● Dataset
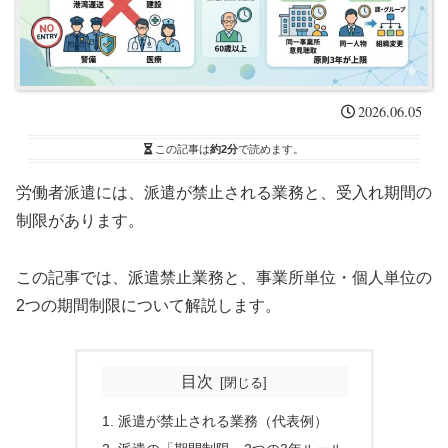
2026.06.05
この記事は
約2分
で読めます。
労働者派遣には、派遣が禁止される業務と、受入れ期間の
制限があります。
この記事では、派遣禁止業務と、事業所単位・個人単位の
2つの期間制限について解説します。
目次
派遣が禁止される業務（代表例）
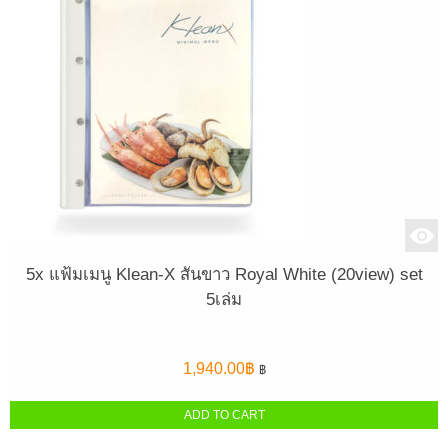
5x แฟ้มเมนู Klean-X สันขาว Royal White (20view) set
5เล่ม
1,940.00
฿
฿
ADD TO CART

● Problem requirements
Please output the listing above in full, exactly as given, without its images.

● Output of the exercise
2026.06.05
この記事は
約2分
で読めます。
労働者派遣には、派遣が禁止される業務と、受入れ期間の
制限があります。
この記事では、派遣禁止業務と、事業所単位・個人単位の
2つの期間制限について解説します。
目次
派遣が禁止される業務（代表例）
5x แฟ้มเมนู Klean-X สันขาว Royal White (20view) set
5เล่ม
1,940.00
฿
฿
ADD TO CART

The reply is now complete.